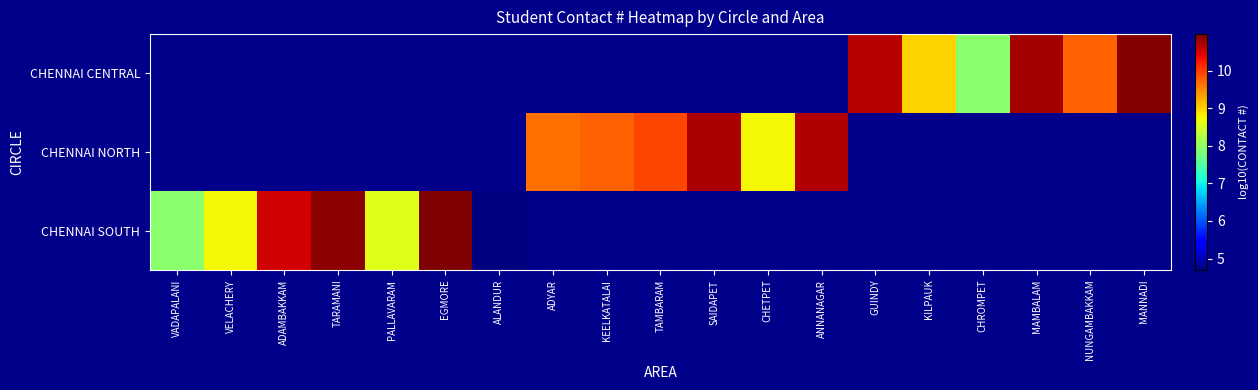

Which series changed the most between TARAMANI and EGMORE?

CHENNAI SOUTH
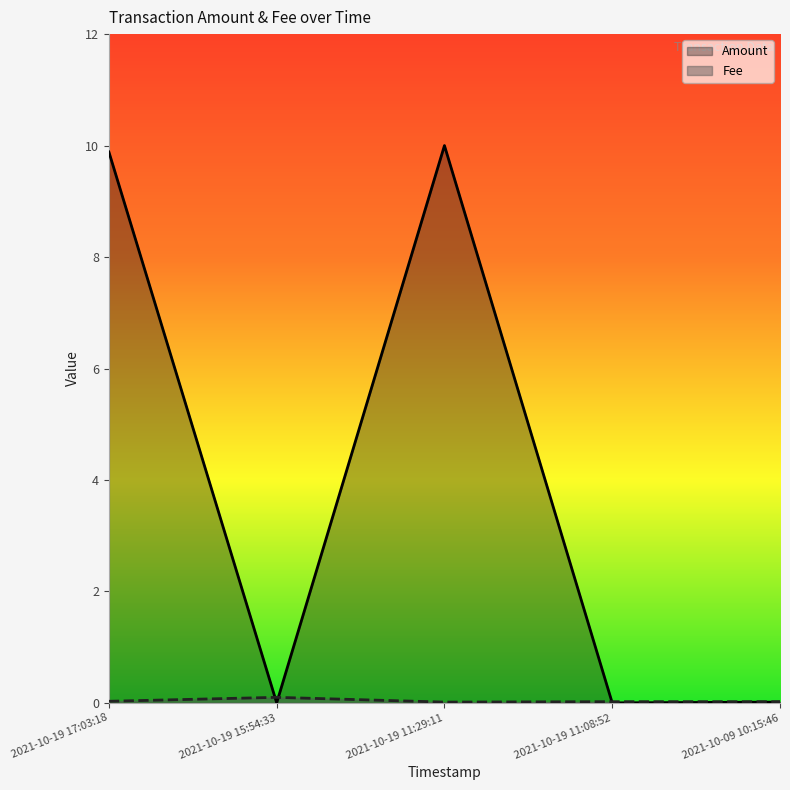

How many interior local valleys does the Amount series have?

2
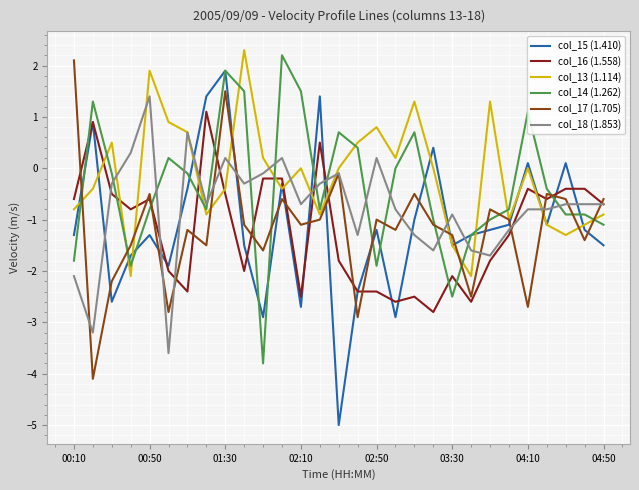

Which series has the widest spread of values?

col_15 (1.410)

Aim of the exercise ->
Recast the stretch of the records above, from the line containing "CHENNAI SOUTH" through the end of the records, as a Markdown table with the columns Row and Record line. Skip blank lines and omit the pictures.

Result for this task ->
| Row | Record line |
|---|---|
| 1 | CHENNAI SOUTH |
| 2 | How many interior local valleys does the Amount series have? |
| 3 | 2 |
| 4 | Which series has the widest spread of values? |
| 5 | col_15 (1.410) |